Responsables convoqués discrêtement par Paris
Le négociateur en chef de l’Organisation de libération de la Palestine (OLP), Saeb Erekat, a ainsi adressé le 10 mars dernier une missive courroucée à Laurent Fabius. Il y déplore qu’une entreprise française ait accepté de s’associer à cette initiative.
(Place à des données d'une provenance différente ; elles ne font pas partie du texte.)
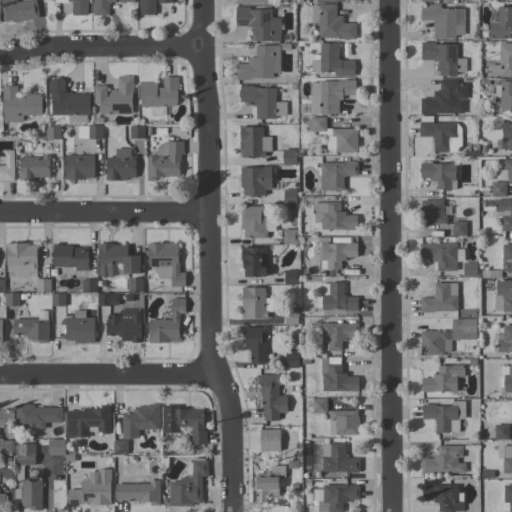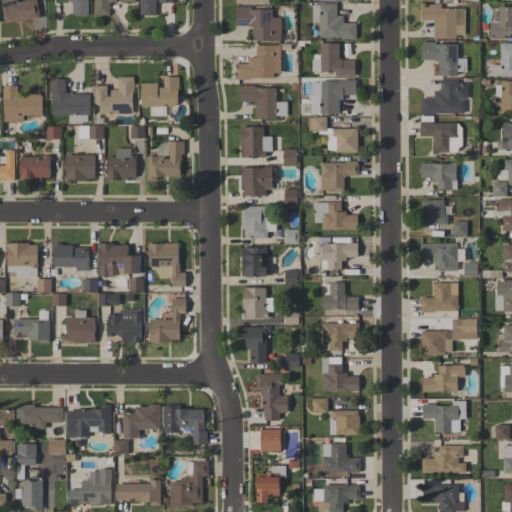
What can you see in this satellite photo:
building: (331, 0)
building: (332, 0)
building: (427, 0)
building: (251, 1)
building: (252, 1)
building: (104, 6)
building: (104, 6)
building: (149, 6)
building: (149, 6)
building: (77, 7)
building: (79, 7)
building: (18, 10)
building: (19, 10)
building: (443, 20)
building: (444, 20)
building: (332, 22)
building: (258, 23)
building: (259, 23)
building: (332, 23)
building: (502, 23)
building: (501, 24)
road: (100, 46)
building: (442, 57)
building: (443, 57)
building: (331, 61)
building: (332, 61)
building: (502, 61)
building: (503, 62)
building: (259, 63)
building: (260, 63)
building: (159, 93)
building: (159, 95)
building: (328, 95)
building: (330, 95)
building: (504, 95)
building: (114, 97)
building: (115, 97)
building: (445, 98)
building: (446, 98)
building: (66, 99)
building: (258, 100)
building: (68, 101)
building: (264, 101)
building: (18, 104)
building: (20, 104)
building: (53, 132)
building: (95, 132)
building: (137, 132)
building: (442, 134)
building: (334, 135)
building: (335, 135)
building: (441, 135)
building: (506, 135)
building: (505, 137)
building: (253, 141)
building: (255, 141)
building: (289, 156)
building: (165, 160)
building: (164, 163)
building: (6, 164)
building: (120, 165)
building: (120, 165)
building: (7, 166)
building: (78, 166)
building: (79, 166)
building: (33, 167)
building: (34, 167)
building: (508, 169)
building: (505, 171)
building: (336, 172)
building: (336, 174)
building: (439, 174)
building: (441, 174)
building: (255, 180)
building: (254, 181)
building: (497, 189)
building: (499, 189)
building: (290, 196)
building: (432, 211)
building: (433, 212)
building: (504, 212)
building: (504, 213)
road: (104, 216)
building: (331, 216)
building: (333, 216)
building: (253, 222)
building: (254, 222)
building: (459, 228)
building: (290, 236)
building: (335, 254)
building: (439, 254)
building: (442, 254)
building: (336, 255)
building: (70, 256)
building: (70, 256)
road: (390, 256)
road: (210, 257)
building: (506, 257)
building: (507, 257)
building: (21, 258)
building: (20, 260)
building: (116, 260)
building: (116, 260)
building: (165, 260)
building: (253, 261)
building: (254, 261)
building: (166, 262)
building: (470, 269)
building: (491, 273)
building: (291, 277)
building: (2, 285)
building: (43, 285)
building: (89, 285)
building: (136, 285)
building: (504, 294)
building: (503, 296)
building: (335, 297)
building: (337, 297)
building: (440, 298)
building: (441, 298)
building: (12, 299)
building: (58, 299)
building: (108, 299)
building: (256, 302)
building: (254, 303)
building: (290, 318)
building: (166, 324)
building: (167, 324)
building: (124, 325)
building: (459, 325)
building: (125, 326)
building: (80, 327)
building: (31, 328)
building: (33, 328)
building: (0, 329)
building: (79, 329)
building: (1, 331)
building: (337, 333)
building: (337, 334)
building: (446, 336)
building: (504, 339)
building: (505, 339)
building: (435, 342)
building: (256, 343)
building: (255, 346)
building: (291, 360)
road: (107, 375)
building: (335, 376)
building: (336, 376)
building: (442, 378)
building: (505, 378)
building: (506, 378)
building: (443, 379)
building: (271, 396)
building: (270, 397)
building: (319, 405)
building: (36, 415)
building: (37, 415)
building: (444, 415)
building: (445, 415)
building: (90, 420)
building: (139, 420)
building: (141, 420)
building: (87, 421)
building: (184, 421)
building: (511, 421)
building: (184, 422)
building: (342, 422)
building: (343, 422)
building: (501, 431)
building: (268, 439)
building: (260, 445)
building: (5, 446)
building: (56, 446)
building: (6, 447)
building: (120, 447)
building: (24, 454)
building: (24, 458)
building: (507, 458)
building: (336, 459)
building: (338, 459)
building: (507, 459)
building: (443, 460)
building: (445, 460)
building: (189, 484)
building: (265, 485)
building: (188, 486)
building: (267, 486)
building: (91, 489)
building: (91, 491)
building: (137, 492)
building: (139, 492)
building: (30, 494)
building: (32, 494)
building: (338, 495)
building: (507, 495)
building: (508, 495)
building: (335, 496)
building: (443, 496)
building: (444, 496)
building: (1, 500)
building: (2, 500)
Cette prestation, estime-t-il, «va contribuer à renforcer l’annexion illégale et de facto de Jérusalem-Est, ainsi qu’à faciliter les déplacements entre les colonies illégales» et la partie occidentale de la ville. «Ce projet va aussi conduire à l’expropriation illégale de propriétés privées, dont certaines appartiennent au Waqf [la fondation jordanienne en charge des lieux saints musulmans] et à des églises chrétiennes», a-t-il ajouté, appelant au passage le ministre des Affaires étrangères à faire pression sur les entreprises impliquées pour qu’elles se retirent.
Craignant visiblement que la polémique ne prenne de l’ampleur, l’administration française a discrètement convoqué les responsables de Safege. Ceux-ci ont été reçus le 12 mars à la direction générale du Trésor, où ils ont été mis en garde contre les risques juridiques liés à ce projet. L’entreprise s’est défendue en précisant n’avoir livré aucuns travaux depuis la publication par la France, en juin 2014, de «conseils» sur le commerce avec les colonies israéliennes. Elle a par ailleurs indiqué avoir sollicité un avis juridique afin d’évaluer les risques encourus.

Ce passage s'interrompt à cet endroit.